Billbert pondered Linoliamanda perched outside his window. What alternative did he have, push her off the roof? He invited her in.

She threw her arms around him and hugged him tightly.

Embarassed, he felt his face grow hot. “So. Why are you here?”

She pulled back and looked him in the eyes. Her cheeks were streaked with tears. “Billbert. I love you. And not just because you can fly.”

A voice spoke from Linoliamanda’s back pocket. “Linny. Your father is calling.”

“What the heck?” Billbert gasped.

She laughed. “Sorry. It’s the audio ringtone on my smartphone.
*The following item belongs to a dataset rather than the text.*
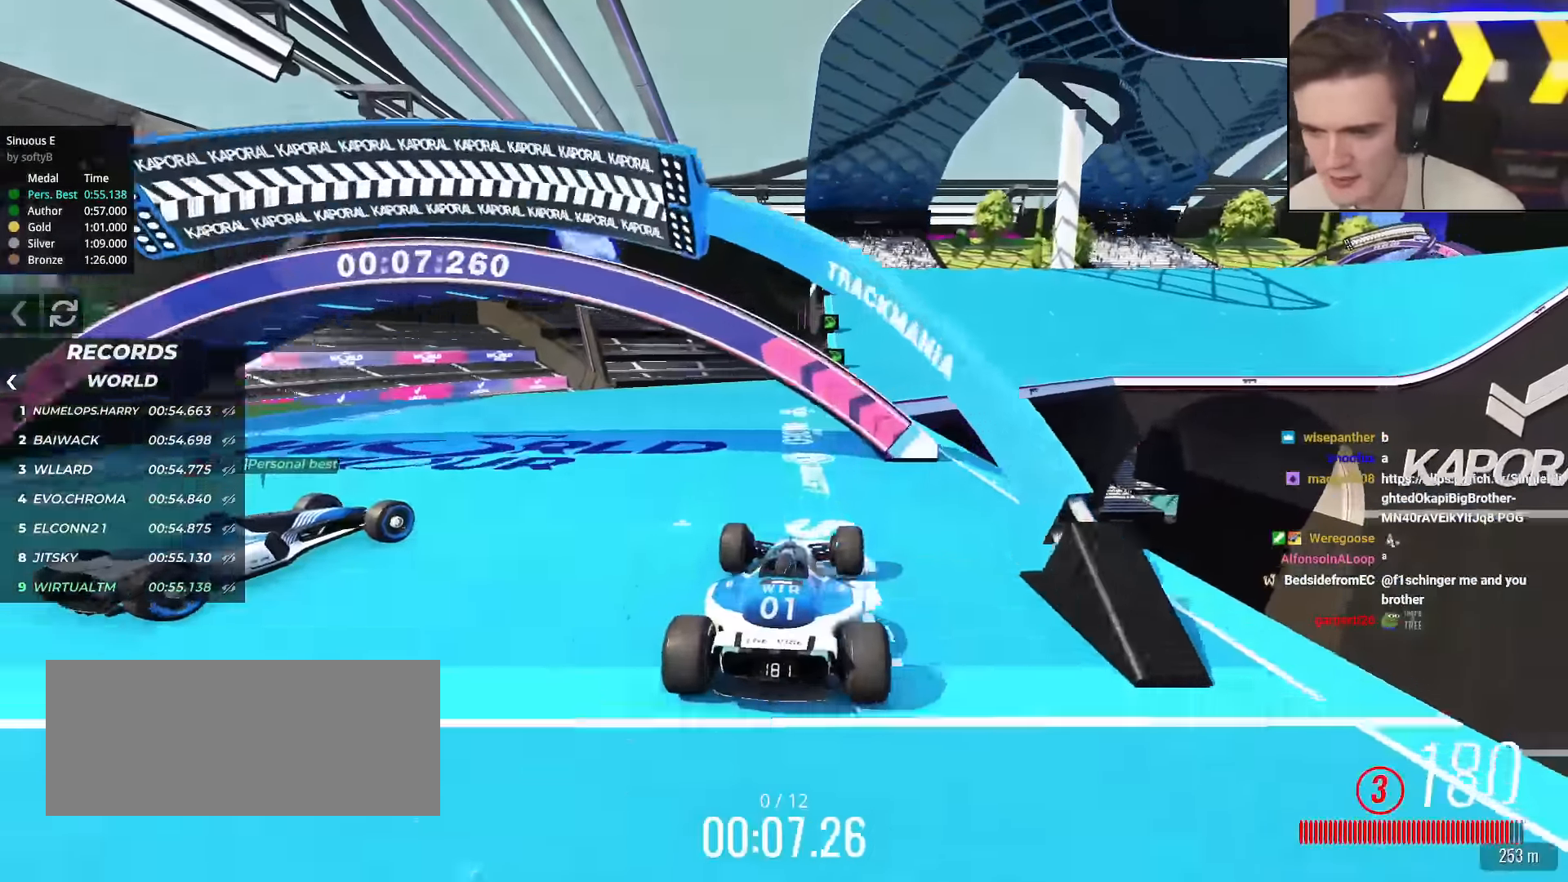
{"keys": ["up"], "events": [[66, "right", "down"], [266, "right", "up"], [400, "right", "down"], [500, "right", "up"]]}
I’d better get this.”


Richard’s Tavern has been a favorite of The Royal Family for centuries.
Back in the day, they’d sneak in dressed as commoners for a pint, maybe a kidney pie.
Nowadays, with all the paparazzi about, it’s harder to pop off for a quiet drink.
They either have to close down the tavern or arrange for a takeout order.
Either way, the Buckingham Palace cooks wonder why their pies aren’t good enough.
And all the trouble of installing kegs with nitrogen taps? What for?
“Why are you so miserable? said the Master of the Household. “It’s a day off, isn’t it?”